Очень тихо и осторожно она достала из сумочки один билет и кончиком пальца пододвинула его к краю парты. Глянцевый билет, с крупно напечатанным золотой краской словом «Ферма», поколебавшись мгновение, мягко спланировал вниз. Описав изящную дугу, он опустился как раз у серого замшевого ботинка.
— Олег Павлович, — тихо позвала Екатерина Сергеевна, — не могли бы вы…
Олег Павлович, в глазах которого плыли и изгибались эллиптические кривые, посмотрел на Екатерину Сергеевну рассеянным взглядом. Потом повернул голову и посмотрел вниз. Нагнулся, поднял билет, и тут (о, вот он, момент истины! Вот оно, начало нашего совместного будущего!), вместо того, чтобы отдать его Екатерине Сергеевне, впился глазами в магическое золотое слово.
К счастью, педсовет уже шел к завершению. Через каких-нибудь пятнадцать минут задавания вопросов, общего учительского гвалта и выяснения отношений народ принялся с грохотом ставить стулья на парты.
— Разрешите, я вам помогу, — обратился Вещий Олег к Екатерине Сергеевне.
Та, разумеется, не отказалась.
За более чем двухчасовой педсовет педагоги так устали и так спешили покинуть кабинет, что на них никто не обратил внимания. И никто (даже учительница химии, скрывшаяся в своей лаборантской) не заметил, что Олег Павлович и Екатерина Сергеевна остались в кабинете одни.

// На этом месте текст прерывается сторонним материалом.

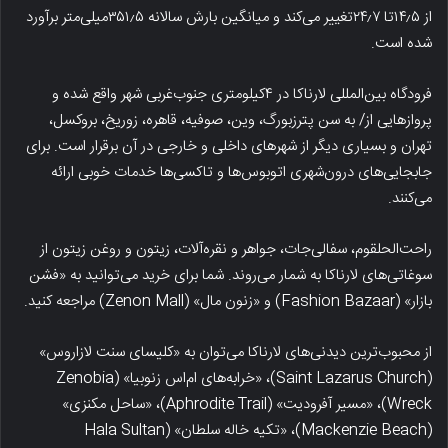
از ۱۴٫۵تا ۲۴٫۷تغییر می‌کند و میانگین بارش سالانه ۳۵۱٫۵میلی‌متر بر‌آورد
شده است.
فرودگاه بین‌المللی لارناکا در ۴کیلومتری جنوب‌غربی شهر واقع شده و
پروازهایی از/ به سن پترزبورگ، وین، صوفیه، قاهره، زوریخ، بروکسل،
تهران و بسیاری دیگر از شهرهای داخلی و خارجی در آن برقرار است. برای
جابجایی‌های درون‌شهری اتوبوس‌ها و تاکسی‌ها خدمات خوبی ارائه
می‌کنند.
راحت‌الحلقوم، سفالی‌جات، جواهر و نقره‌آلات، زیتون و روغن زیتون از
سوغاتی‌های لارناکا به شمار می‌روند. شما برای خرید می‌توانید به «فشن
بازار» (Fashion Bazaar) و «زنون مال» (Zenon Mall) مراجعه کنید.
از محبوب‌ترین دیدنی‌های لارناکا می‌توان به «کلیسای سنت لازاروس»
(Saint Lazarus Church)، «خرابه‌های ام‌اس زنوبیا» (Zenobia
Wreck)، «مسیر آفرودیت» (Aphrodite Trail)، «ساحل مکنزی»
(Mackenzie Beach)، «تکیه خاله سلطان» (Hala Sultan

Олег Павлович все еще держал в руках билет.
— Никогда бы не подумал, что вы интересуетесь теоремой Ферма…
— Очень! — с жаром заверила его Екатерина Сергеевна. — Очень интересуюсь! Настолько, что сегодня, в десятую годовщину доказательства Уайлса, решила сходить с подругой на этот мюзикл. А подруга, представляете, только что позвонила и сказала, что не сможет!

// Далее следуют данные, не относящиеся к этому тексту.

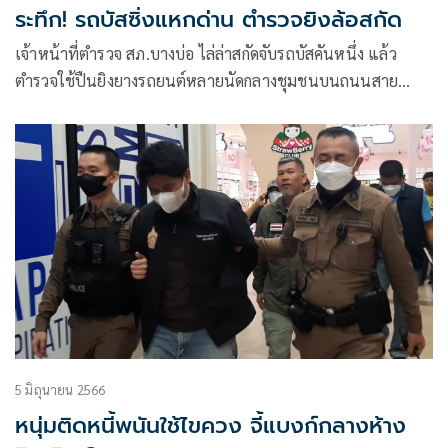
ระทึก! รถบัสซิ่งแหกด่าน ตำรวจยิงล้อสกัด
เจ้าหน้าที่ตำรวจ สภ.บางบ่อ ไล่ล่าสกัดจับรถบัสคันหนึ่ง แล้ว
ตำรวจใช้ปืนยิงยางรถยนต์หลายนัดกลางชุมชนบนถนนสาย
ปรียาตัดออกถนนรัตนราช
5 มิถุนายน 2566
หนุ่มติดหนี้พนันใช้ไขควง จี้แบงก์กลางห้าง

Олег Павлович сдвинул красивые черные брови.
— То есть, получается, этот билет у вас лишний?
— Получается, так, — скромно потупилась Екатерина Сергеевна.
— Я вообще-то не любитель мюзиклов, — сообщил Олег, когда они вошли в ярко освещенное и по-новогоднему украшенное здание ДК металлургов. — Мне с детства медведь на ухо наступил. — Он отряхнул снег со своего длинного черного пальто, в котором со спины походил на Киану Ривза из «Матрицы», и помог снять пальто Екатерине Сергеевне.
— Надо же, — искренне удивилась та, — а я думала, что все математики немного музыканты… в душе…
— Интересная мысль, — одобрительно отозвался Олег. — В душе — да. Поэтому я здесь.
Екатерина Сергеевна, стоя перед большим зеркалом рядом с гардеробом, застенчиво глянула на отражение математика. Хорош, ничего не скажешь, хорош! Высокий, тонкий, изящный… хоть спереди и не походит на Киану Ривза, а все равно хорош! Если б не слишком умное выражение лица, был бы вообще красавец.
Но и она сегодня выглядела недурно — два часа между педсоветом и встречей с Олегом у метро «Горьковская» были потрачены не зря.
Волосы почти не примялись меховой шапкой. Французская тушь на ресницах не осыпалась и не растеклась от налипших снежинок.